As we strive to create stability, our living spaces are becoming a playground for speculation with some scenarios advocating ways of living that further isolate us as individuals. In her piece for the Intercept and the Guardian, author, journalist, and academic Naomi Klein, known for her best-selling book the Shock Doctrine, states: “something resembling a coherent pandemic shock doctrine is beginning to emerge. Call it the Screen New Deal. Far more hi-tech than anything we have seen during previous disasters, the future that is being rushed into being as the bodies still pile up treats our past weeks of physical isolation not as a painful necessity to save lives, but as a living laboratory for a permanent – and highly profitable – no-touch future.” 

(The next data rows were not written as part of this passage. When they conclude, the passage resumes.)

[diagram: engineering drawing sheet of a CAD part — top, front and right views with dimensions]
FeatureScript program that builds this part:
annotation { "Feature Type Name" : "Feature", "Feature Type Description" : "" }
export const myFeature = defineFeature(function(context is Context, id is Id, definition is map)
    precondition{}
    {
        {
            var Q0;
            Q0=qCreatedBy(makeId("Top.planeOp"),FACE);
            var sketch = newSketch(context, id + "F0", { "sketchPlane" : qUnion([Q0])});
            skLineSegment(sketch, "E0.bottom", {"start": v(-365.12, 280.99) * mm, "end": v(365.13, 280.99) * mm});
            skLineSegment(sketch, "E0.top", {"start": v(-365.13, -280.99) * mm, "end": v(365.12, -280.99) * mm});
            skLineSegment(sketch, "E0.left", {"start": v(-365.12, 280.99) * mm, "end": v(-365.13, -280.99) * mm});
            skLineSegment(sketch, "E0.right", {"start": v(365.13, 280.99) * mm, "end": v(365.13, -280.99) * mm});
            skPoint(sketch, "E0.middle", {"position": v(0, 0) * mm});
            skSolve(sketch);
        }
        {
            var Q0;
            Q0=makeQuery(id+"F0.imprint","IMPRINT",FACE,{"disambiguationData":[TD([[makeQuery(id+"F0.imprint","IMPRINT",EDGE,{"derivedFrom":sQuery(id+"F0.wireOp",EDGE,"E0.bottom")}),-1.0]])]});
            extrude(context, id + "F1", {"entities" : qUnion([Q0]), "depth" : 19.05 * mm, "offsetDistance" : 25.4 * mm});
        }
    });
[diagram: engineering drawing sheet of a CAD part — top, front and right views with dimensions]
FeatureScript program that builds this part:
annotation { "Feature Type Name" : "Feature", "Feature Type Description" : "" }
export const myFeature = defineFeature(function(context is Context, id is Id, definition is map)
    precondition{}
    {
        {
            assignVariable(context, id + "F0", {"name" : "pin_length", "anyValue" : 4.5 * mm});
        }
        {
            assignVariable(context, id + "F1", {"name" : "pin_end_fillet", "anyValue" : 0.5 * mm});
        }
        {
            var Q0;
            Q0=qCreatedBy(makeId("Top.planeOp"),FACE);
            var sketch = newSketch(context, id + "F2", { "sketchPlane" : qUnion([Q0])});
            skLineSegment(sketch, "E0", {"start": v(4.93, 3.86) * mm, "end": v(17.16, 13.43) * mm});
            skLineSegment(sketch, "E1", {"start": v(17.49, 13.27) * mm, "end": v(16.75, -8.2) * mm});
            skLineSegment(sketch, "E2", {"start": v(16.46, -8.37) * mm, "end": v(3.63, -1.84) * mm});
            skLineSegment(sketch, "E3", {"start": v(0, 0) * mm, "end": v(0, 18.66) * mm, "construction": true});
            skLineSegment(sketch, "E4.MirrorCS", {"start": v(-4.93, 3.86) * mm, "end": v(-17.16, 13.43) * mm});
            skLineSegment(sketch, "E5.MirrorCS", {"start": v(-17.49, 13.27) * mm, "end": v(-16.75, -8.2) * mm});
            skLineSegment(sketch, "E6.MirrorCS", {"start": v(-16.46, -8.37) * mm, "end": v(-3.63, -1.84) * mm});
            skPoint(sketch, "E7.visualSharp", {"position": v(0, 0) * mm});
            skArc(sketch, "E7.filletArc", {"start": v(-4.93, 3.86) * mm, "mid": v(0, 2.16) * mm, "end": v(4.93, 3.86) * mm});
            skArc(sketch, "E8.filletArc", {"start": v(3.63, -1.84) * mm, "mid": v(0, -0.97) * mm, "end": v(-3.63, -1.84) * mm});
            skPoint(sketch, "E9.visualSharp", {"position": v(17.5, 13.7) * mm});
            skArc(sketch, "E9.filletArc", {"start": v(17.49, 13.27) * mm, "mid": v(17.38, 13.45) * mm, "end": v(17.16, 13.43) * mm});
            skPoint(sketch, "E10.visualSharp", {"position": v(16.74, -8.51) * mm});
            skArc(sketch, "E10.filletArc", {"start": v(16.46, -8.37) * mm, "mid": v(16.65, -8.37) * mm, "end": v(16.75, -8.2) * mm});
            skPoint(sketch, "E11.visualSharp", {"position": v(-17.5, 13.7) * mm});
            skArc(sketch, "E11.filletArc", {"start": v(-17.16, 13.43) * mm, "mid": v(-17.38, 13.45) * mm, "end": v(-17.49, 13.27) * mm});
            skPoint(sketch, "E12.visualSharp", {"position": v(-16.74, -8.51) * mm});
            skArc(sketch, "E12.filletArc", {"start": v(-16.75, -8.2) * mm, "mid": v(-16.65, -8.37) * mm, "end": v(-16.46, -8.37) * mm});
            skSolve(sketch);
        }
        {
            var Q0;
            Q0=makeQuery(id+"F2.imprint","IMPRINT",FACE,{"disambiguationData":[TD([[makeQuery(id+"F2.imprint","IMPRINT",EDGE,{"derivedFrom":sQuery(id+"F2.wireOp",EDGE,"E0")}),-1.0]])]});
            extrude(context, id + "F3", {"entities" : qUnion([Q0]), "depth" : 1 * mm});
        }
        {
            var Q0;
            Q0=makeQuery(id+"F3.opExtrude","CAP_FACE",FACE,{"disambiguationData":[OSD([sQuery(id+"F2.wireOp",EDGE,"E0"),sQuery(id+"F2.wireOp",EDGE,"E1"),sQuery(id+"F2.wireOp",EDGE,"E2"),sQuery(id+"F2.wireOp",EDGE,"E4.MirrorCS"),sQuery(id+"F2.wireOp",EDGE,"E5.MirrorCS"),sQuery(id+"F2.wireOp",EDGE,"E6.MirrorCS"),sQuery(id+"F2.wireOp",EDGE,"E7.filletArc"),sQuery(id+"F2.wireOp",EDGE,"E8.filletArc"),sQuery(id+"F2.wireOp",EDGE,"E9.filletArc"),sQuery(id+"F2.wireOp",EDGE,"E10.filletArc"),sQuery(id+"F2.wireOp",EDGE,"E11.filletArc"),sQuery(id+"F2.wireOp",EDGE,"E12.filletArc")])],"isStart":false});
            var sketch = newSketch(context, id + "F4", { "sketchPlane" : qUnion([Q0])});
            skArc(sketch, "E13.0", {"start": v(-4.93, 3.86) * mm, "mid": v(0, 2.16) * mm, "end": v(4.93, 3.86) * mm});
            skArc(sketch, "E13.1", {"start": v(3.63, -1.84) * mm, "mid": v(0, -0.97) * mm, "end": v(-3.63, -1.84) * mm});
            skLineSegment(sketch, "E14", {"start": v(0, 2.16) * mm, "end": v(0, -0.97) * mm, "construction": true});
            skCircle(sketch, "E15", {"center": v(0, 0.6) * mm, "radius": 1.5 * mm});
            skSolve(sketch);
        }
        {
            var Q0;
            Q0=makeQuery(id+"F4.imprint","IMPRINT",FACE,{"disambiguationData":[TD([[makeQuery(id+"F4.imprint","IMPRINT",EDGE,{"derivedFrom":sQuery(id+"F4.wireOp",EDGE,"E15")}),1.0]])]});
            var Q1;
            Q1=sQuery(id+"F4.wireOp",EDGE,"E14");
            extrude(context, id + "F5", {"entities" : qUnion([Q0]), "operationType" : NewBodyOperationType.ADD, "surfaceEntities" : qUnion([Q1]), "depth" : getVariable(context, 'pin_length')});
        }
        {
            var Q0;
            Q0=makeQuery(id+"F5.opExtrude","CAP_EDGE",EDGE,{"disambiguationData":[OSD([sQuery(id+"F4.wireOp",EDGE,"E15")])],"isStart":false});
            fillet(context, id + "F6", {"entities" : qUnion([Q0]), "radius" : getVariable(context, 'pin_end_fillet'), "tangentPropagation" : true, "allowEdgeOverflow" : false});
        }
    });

The Roman Catholic priest, theologian, philosopher, and social critic Ivan Illich set forth the view that the new technological order he wrote about as far back as the 1970s was in fact preparing the path for a “brave new biocracy”. What he hadn’t foreseen was how touch and our relationship with viruses would evolve 50 years later and the question remains, are we asking the right questions and willing to resist the touchless germ-free future presented to us?


Finding a vaccine, restarting the world economy, and preventing another outbreak require intense cooperation. Our technological capacity can confront the challenge on a global scale. But there are limits to innovation and industry if we do not see culture as where true evolution is birthed. Data from one part of the world can help fight the virus in another part whilst contact-tracing apps can limit deadly virus outbreaks. But technology is not in the driver seat of greater cooperation. This would be a temporary expedient with permanent features that would undermine the indelible fact human form is a multitude of assembled parts ranging from microbial to data. Our very notions of fixed physical human boundaries are collapsing but if given the opportunity to build new, we will have to rethink agency because if touch and viruses become fully contained and controlled, who will we be? Perhaps the future is one where we collaborate with viruses as diverse entities rather than annihilate them.